A Bench of Justice SK Kaul and Justice AS Oka, however, clarified that it had not ruled on the validity of the Jammu & Kashmir Re-organisation Act, 2019, which is pending before another Bench of the top court which is examining the petitions challenging abrogation of Article 370 of the Constitution.

Detailed verdict is expected to be available by this evening.

The Centre had defended the delimitation exercise in Jammu and Kashmir before the Supreme Court, saying the delimitation commission set up to redraw the Legislative Assembly and Lok Sabha constituencies in newly formed union territory was empowered to do so.
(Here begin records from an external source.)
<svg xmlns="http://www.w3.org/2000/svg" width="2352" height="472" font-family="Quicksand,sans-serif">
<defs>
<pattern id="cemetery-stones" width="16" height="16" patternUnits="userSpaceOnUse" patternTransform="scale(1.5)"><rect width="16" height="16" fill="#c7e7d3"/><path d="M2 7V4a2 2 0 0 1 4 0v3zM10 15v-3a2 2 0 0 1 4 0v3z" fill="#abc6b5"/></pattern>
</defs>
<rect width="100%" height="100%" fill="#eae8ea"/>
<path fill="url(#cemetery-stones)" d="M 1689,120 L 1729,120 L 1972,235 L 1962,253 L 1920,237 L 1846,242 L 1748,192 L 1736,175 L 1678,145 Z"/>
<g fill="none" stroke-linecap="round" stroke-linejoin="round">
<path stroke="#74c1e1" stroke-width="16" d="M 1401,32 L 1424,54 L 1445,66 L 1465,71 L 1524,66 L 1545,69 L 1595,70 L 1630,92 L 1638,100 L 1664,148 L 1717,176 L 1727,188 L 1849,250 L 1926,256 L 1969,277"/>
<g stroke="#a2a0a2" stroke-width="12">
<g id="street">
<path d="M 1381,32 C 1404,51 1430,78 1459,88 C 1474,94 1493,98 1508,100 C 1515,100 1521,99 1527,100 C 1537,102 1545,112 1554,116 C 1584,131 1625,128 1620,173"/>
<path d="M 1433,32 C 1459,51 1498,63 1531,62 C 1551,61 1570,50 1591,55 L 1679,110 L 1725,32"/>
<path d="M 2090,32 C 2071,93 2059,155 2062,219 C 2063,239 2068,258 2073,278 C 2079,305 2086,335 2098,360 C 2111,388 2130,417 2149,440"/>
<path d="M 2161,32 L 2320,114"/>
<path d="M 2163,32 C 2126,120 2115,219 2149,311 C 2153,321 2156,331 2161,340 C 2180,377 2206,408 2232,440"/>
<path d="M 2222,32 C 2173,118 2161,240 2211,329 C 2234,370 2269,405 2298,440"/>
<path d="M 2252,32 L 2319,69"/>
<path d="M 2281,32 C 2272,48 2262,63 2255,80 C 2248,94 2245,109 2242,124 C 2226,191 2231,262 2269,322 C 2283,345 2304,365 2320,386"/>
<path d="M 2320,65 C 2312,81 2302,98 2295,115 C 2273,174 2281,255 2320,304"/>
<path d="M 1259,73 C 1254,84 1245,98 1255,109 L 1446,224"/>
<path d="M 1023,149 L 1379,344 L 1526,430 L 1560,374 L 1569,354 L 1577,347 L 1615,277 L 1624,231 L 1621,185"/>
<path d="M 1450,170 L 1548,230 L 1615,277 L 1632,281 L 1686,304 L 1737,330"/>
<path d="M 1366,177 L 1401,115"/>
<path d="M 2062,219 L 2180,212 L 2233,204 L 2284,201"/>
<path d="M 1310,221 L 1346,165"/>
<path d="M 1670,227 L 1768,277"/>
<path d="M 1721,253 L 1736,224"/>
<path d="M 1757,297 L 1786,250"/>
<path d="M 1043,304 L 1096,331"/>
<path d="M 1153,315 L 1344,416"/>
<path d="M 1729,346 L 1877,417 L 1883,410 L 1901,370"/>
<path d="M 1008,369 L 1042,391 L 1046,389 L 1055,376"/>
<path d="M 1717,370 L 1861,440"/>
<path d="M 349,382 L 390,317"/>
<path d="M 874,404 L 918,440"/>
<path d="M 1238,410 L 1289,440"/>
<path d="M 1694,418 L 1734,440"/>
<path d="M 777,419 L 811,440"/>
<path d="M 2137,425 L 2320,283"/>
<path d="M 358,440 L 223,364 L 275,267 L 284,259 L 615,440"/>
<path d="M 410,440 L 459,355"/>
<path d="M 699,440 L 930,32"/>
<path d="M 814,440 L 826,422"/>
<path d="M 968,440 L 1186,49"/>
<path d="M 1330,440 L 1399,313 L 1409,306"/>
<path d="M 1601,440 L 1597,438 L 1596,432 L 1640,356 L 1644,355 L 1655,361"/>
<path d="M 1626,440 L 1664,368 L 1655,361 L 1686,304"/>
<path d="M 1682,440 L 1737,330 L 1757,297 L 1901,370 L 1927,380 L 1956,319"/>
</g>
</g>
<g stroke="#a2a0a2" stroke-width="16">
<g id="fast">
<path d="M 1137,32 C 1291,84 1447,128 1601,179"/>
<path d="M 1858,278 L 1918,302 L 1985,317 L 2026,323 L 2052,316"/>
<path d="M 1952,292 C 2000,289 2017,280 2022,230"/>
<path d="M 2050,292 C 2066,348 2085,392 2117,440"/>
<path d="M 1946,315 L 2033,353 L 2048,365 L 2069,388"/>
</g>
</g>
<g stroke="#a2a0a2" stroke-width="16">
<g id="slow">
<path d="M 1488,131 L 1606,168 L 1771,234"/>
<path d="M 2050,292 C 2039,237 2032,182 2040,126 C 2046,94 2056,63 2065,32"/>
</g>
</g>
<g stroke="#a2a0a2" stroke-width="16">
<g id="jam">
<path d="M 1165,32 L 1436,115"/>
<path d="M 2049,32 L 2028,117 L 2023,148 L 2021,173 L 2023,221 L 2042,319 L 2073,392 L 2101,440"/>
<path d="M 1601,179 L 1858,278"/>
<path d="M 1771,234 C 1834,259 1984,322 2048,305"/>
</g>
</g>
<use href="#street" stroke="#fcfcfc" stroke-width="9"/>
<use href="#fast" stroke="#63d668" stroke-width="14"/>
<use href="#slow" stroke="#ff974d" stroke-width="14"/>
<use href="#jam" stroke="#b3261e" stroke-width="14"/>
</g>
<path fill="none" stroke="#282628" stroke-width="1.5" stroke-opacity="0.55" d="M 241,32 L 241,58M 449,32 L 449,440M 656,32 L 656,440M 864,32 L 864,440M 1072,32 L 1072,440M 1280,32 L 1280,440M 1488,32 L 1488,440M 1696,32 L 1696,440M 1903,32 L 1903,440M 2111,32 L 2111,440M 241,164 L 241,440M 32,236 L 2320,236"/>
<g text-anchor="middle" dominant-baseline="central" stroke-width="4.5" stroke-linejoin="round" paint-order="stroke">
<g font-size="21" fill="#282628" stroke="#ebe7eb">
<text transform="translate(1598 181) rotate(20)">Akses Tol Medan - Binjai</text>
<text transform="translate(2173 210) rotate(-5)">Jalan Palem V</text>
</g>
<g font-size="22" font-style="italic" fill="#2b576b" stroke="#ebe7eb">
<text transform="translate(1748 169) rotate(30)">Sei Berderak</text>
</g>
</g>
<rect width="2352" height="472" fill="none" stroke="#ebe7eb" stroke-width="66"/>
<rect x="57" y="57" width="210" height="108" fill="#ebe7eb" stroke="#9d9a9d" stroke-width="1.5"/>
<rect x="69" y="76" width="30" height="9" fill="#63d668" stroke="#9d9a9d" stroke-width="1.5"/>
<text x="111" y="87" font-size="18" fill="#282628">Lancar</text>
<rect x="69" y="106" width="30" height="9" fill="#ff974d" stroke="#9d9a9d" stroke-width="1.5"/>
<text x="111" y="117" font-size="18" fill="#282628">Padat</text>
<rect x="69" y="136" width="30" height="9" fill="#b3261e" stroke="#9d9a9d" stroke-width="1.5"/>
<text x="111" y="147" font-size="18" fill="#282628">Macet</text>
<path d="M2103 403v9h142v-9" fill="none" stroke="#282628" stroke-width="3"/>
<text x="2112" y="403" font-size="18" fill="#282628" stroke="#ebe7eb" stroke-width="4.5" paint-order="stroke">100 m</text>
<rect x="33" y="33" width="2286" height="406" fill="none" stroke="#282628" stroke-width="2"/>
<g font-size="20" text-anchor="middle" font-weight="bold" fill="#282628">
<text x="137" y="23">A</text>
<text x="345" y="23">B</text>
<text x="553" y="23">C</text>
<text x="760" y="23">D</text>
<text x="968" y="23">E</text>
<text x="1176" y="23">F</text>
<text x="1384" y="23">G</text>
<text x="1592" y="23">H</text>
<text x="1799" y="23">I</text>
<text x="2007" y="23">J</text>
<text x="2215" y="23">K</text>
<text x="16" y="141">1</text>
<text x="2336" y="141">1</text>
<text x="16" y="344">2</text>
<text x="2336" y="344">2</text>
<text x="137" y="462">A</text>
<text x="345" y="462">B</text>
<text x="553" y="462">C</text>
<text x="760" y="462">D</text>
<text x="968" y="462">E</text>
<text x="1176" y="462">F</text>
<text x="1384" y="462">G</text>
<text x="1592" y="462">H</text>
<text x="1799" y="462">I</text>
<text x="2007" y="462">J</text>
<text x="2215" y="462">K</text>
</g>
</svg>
The Jammu and Kashmir Reorganisation Act, 2019, didn’t preclude the establishment of Delimitation Commission by the Centre, Solicitor General Tushar Mehta had told the Bench.

The top court had on December 1 reserved its verdict on the petition filed by Srinagar residents Haji Abdul Gani Khan and Mohammad Ayub Mattoo against the delimitation exercise.

The petitioners questioned the increase in the number of seats from 83 to 90 (excluding 24 seats in Pakistan Occupied Kashmir) in the Union Territory of Jammu and Kashmir recommended by the Delimitation Commission headed by former Supreme Court judge Ranjana Prakash Desai, contending it went against Articles 81, 82, 170, 330 and 332 of the Constitution and statutory provisions, particularly Section 63 of the Jammu & Kashmir Reorganisation Act, 2019. The number of seats in the assembly could not have been increased, they insisted.

“All this is to be done by the Election Commission…The Election Commission cannot abdicate its authority and give it away to the Delimitation Commission,” senior counsel Ravi Shankar Jandhyala had told the Bench.

However, Mehta had said the delimitation exercise had become final and it couldn’t be challenged in courts. He rejected the petitioners’ contention that only the Election Commission was empowered to conduct the delimitation exercise under the Jammu and Kashmir Reorganisation Act, 2019, saying “Sections 61 and 62 of the 2019 Act do not preclude the establishment of Delimitation Commission by the Central Government under sections 62 of the 2019 Act.”

“By virtue of Sections 60-61, while the power to determine delimitation is conferred on the Election Commission, Section 62(2) and 62(3) confers powers to carry out delimitation on the Delimitation Commission constituted under Section 3 of the Delimitation Act,” Mehta had explained.